This blog post has been hanging around in my draft folder for quite some time now. I have been talking about the changes a lot during the last couple of days and I just found a few minutes to finish it to publish my notes here. From a C++ programmer’s point of view, OpenMP 3.0 comes with a few improvements and since I was involved in getting those into the specification, this post is about explaining what we achieved and why we did not (yet) went further with some features…
1: The for-Worksharing has been enhanced to include RandomAccessIterators and both signed and unsigned integers and even C-style pointers.
- RandomAccessIterators allow for constant-time increment, decrement, advance and distance computation, as they basically encapsulate pointer arithmetic. The 3.0 specification allows the use of loop variables of RandomAccessIterator type for loops used with for-Worksharing, as long as only the following relational operators are used inside the loop expression: <, <=, >, >=.
While it is certainly nice to have this in, many programmers (including me) will find the != operator missing. The reason for the exclusion is that not all language committee members could be convinced that the number of loop iterations could be computed beforehand when this operator would be allowed (or: that the overflow-behavior would be equivalent to the integer case). By the time we decided to stop adding / extending features, we did not had answers for all questions and theoretical counter-examples, so != did not make it; nevertheless we hope to get it into the next specification.
- The 2.5 specification only allowed signed integer loop variables for loops used with for-Worksharing. This was bad, as it was incompatible with size_t, which is used to query the number of elements in a STL container, for example. The 3.0 specification allows both signed and unsigned integer variables, which is a rather small but nice improvement.

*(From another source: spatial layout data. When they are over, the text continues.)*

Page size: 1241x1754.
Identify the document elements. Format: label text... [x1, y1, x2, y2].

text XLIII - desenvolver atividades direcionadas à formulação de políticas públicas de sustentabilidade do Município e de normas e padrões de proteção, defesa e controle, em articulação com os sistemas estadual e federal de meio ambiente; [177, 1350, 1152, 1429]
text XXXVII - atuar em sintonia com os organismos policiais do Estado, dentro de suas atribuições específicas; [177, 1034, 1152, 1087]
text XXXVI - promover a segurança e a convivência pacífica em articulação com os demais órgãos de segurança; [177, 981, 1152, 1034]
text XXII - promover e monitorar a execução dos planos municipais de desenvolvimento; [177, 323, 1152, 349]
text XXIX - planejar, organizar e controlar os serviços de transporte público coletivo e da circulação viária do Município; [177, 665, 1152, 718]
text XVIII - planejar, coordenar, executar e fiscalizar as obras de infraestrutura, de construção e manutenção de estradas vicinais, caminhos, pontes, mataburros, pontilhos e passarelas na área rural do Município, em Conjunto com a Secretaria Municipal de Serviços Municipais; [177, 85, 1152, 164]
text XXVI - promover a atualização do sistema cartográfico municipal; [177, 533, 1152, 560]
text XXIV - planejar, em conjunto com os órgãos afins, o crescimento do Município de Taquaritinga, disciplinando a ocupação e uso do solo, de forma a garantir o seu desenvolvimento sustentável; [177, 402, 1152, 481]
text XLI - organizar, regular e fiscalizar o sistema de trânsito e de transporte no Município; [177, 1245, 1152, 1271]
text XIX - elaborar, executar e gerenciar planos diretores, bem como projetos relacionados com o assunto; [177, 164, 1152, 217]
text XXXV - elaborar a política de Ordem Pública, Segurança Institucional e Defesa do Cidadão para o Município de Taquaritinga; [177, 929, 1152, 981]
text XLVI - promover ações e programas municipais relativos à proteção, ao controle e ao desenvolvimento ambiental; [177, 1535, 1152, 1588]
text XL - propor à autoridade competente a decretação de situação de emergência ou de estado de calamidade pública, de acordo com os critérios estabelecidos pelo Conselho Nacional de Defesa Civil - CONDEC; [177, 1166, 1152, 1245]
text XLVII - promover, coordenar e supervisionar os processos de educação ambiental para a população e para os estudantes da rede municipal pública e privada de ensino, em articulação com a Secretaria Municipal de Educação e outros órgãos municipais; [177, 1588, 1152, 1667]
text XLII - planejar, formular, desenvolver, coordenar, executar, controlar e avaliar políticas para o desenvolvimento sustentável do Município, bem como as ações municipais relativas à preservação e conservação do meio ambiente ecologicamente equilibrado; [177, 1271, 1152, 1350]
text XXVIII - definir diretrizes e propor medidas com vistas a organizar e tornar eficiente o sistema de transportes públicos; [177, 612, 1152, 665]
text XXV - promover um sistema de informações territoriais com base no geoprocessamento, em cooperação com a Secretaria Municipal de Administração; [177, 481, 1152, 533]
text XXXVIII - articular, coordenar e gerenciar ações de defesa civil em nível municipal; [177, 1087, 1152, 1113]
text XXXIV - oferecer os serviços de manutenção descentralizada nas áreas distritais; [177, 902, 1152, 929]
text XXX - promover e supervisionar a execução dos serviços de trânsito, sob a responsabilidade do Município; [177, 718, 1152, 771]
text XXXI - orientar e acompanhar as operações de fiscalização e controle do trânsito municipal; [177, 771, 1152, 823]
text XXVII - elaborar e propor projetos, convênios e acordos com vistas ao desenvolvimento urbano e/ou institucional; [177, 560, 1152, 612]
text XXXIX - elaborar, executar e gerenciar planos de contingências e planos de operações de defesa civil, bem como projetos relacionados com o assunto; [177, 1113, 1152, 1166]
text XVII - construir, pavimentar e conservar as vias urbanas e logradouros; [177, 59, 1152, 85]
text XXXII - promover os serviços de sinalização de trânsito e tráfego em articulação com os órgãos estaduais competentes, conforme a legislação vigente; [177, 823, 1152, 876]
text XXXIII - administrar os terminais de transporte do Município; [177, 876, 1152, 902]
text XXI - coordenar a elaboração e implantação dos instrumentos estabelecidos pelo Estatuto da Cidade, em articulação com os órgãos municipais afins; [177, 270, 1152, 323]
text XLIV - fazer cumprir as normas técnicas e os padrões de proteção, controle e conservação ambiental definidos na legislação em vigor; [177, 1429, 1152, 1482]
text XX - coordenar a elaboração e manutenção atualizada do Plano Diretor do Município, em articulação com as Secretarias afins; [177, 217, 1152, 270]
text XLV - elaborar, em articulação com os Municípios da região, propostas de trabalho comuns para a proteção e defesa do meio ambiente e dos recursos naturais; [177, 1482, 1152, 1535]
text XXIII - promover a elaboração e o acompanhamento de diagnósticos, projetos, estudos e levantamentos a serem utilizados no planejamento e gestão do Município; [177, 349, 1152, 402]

- C-style pointer loops have been allowed as well with the 3.0 specification. The same restrictions apply on the operator list as for the C++ RandomAccessIterator case.
2: It is now possible to threadprivatize static class member variables.
- It is important to note that only *static* class member variables can be made threadprivate. There have been certain use cases for this, for example the implementation of a Singleton pattern and thread-specific allocators, and the changes to the specification were minimal. This was probably just overlooked in the 2.5 specification process.
There were some requests to allow the privatization of class member variables in general, but this cannot be done by using the threadprivate clause since the address of general class member variables is not know at compile time.
3: We specified the lifetime and initialization of non-POD data types used in privatization clauses.
- The lifetime and initialization of non-POD data types was kind of unclear in the 2.5 specification and because of that, the behavior changed between different compilers. It was important to get this right, so we made some updates to the semantics of private variables of non-POD data types. There are a few things that are important to note:
- The order in which constructor calls and destructor calls for different threads happen is undefined. This is because we do not (want to) define the order in which threads are started, and you should never do any assumptions on that.
- The default constructor and destructor have to be accessible. If, for example, the default constructor is private, the program is non-conforming if such an object occurs in a private clause.
- We stated some things explicitly, e.g. that private objects have to be destructed at the end of a Parallel Region. This should force implementations to become consistent. Of course you should be aware that implementations are allowed to introduce additional objects of automatic storage duration if they “like”, this is granted by the C++ standard. The following lists a brief overview what happens with C++ non-POD data types for the different privatization clauses:
- private: There has to be an accessible, unambiguous default constructor which is called for each object, and the object is destructed at the end of the Parallel Region via the accessible, unambigous destructor.
- firstprivate: The private instances are copy-constructed, the argument for the copy constructor call is the original list item. Of course it is required for such a data type to have an accessible, unambiguous copy constructor.
- lastprivate: The value is written back to the original list item by using the accessible, unambiguous copy assignment operator. A suitable constructor has to be available unless the data type is used in a firstprivate clause, then a suitable copy constructor is needed.
- threadprivate: Here we have to differentiate three kinds of initialization: (i) no initialization, then the default constructor is called; (ii) direct initialization, then the constructor accepting the argument is called; (iii) copy initialization, then the copy constructor is called. In any case, the objects have to be constructed before the first reference, and have to be destructed after the last reference and before the program has been terminated.
- threadprivate+copyin and threadprivate+copyprivate: Regarding the initialization the rules for threadprivate apply for the first encountered Parallel Region, at any following Parallel Region the copy assignment operator is invoked.
This is just a brief summary of the changes we made, I hope this is of interest for at least some person other than me. From my point of view, there is still one “simple” thing missing: Allowing non-POD data types in reductions. By the time we decided to stop adding / extending features, we did not find a consensus on how the initialization for the reduction may occur. This is imporant, because with overloading you basically can implement user-defined reductions. We really hope to have that in the next specification update!